L’argument principal n’est cependant pas là. Il est plutôt dans le fait que pour peu que nous soyons convaincu-e-s de la nécessité de ces interventions, nous nous battrons pour les faire passer de la même manière qu’un chef de production se battra corps et âme pour une nouvelle ligne de production. Notre domaine de responsabilités, les ressources humaines, mérite au minimum la même attention que les autres domaines de l’organisation. A nous d’utiliser notre pouvoir (soi comme instrument, à nouveau) pour y arriver.

Deuxième conclusion

Le développement organisationnel nous donne les moyens d’agir de manière globale pour adapter l’organisation aux changements à venir. Il est clair que cette approche plus systémique (j’évite holistique qui a pris une connotation spirituelle) est plus difficile à “vendre” en interne que les approches ponctuelles. Elle propose en revanche des outils globaux intéressants et des éclairages sur les dynamiques de pouvoir qui nous aideront à nous positionner correctement.

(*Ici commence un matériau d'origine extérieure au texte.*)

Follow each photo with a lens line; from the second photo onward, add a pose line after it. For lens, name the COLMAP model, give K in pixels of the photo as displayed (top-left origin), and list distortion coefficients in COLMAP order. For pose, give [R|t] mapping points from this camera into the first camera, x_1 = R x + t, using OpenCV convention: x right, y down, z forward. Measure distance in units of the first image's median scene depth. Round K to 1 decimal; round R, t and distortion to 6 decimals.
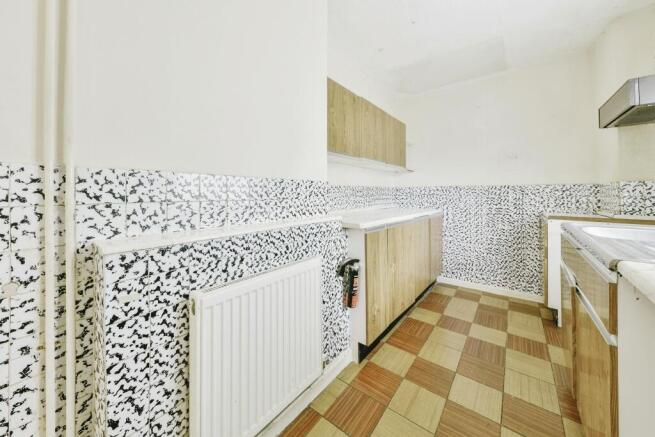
lens RADIAL K [[233.9, 0, 332.5], [0, 233.9, 189.3], [0, 0, 1]] dist [0.001714, 0.000033]
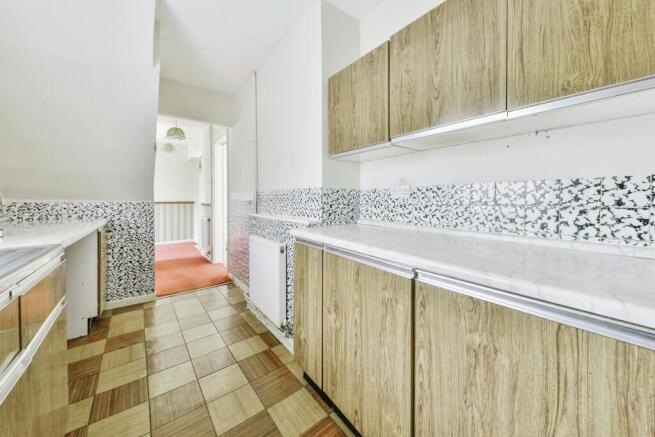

La pertinence de développement organisationnel réside donc dans le fait qu’il permet de gérer en profondeur le changement au niveau de l’organisation. C’est un apport considérable par les temps actuels de changements permanents (monde Volatil, Incertain, Complexe, Ambigu).

Dans le dernier article dédié au développement organisationnel, je détaillerai les qualités nécessaires du praticien OD.

Résumé RH

  1. Ce qui nous est demandé n’est pas nécessairement la meilleure solution; le problème peut être mal ou incomplètement défini;
  2. Nous sous-utilisons les données à notre disposition; nous devons en collecter plus et les rendre plus impactantes;
  3. Nous pouvons mieux vendre nos projets grâce à une analyse OD-style plus concrète;
  4. Dans la perspective OD , passer du temps sur le terrain apporte des bénéfices importants à moyen et long terme;
  5. Les projets superficiels de changement sont voués à l’échec; à nous de proposer des alternatives OD plus pertinentes.